Iqbal Turab, Cao Yin, Kong Qiuqiang, Plumbley Mark D., Wang Wenwu (2020) Learning with Out-of-Distribution Data for Audio Classification,International Conference on Acoustics, Speech, and Signal Processing (ICASSP), 2020
In supervised machine learning, the assumption that training data is labelled correctly is not always satisfied. In this paper, we investigate an instance of labelling error for classification tasks in which the dataset is corrupted with out-of-distribution
(OOD) instances: data that does not belong to any of the target classes, but is labelled as such.
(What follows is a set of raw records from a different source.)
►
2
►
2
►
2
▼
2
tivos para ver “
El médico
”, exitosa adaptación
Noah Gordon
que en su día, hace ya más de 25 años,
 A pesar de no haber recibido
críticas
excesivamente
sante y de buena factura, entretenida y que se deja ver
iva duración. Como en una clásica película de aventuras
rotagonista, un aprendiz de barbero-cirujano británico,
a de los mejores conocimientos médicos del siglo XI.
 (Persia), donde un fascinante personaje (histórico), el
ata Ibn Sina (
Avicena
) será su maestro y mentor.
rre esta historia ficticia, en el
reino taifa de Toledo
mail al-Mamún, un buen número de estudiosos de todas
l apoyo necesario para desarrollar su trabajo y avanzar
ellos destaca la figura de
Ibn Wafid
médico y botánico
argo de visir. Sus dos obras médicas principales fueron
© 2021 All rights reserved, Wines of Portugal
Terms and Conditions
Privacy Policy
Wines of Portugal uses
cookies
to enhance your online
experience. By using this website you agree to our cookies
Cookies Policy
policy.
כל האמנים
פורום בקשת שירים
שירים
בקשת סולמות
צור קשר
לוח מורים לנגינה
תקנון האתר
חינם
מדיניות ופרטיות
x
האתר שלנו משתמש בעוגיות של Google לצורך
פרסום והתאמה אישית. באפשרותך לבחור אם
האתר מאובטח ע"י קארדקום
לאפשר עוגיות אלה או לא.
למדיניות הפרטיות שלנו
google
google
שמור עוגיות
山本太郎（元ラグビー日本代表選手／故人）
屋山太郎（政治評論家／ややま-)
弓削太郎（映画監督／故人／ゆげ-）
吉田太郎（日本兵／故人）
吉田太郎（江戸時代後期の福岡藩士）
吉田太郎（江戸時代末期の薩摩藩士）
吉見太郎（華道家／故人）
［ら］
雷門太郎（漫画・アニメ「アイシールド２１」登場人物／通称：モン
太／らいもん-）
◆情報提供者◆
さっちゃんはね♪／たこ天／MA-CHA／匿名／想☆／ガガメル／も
We show that detecting and relabelling certain OOD instances, rather than discarding them, can have a positive effect on learning. The proposed method uses an auxiliary classifier, trained on data that is known to be
in-distribution, for detection and relabelling. The amount of data required for this is shown to be small. Experiments are carried out on the FSDnoisy18k audio dataset, where OOD instances are very prevalent. The proposed method is shown to improve the performance of convolutional neural networks by a significant margin. Comparisons with other noise-robust techniques are similarly encouraging.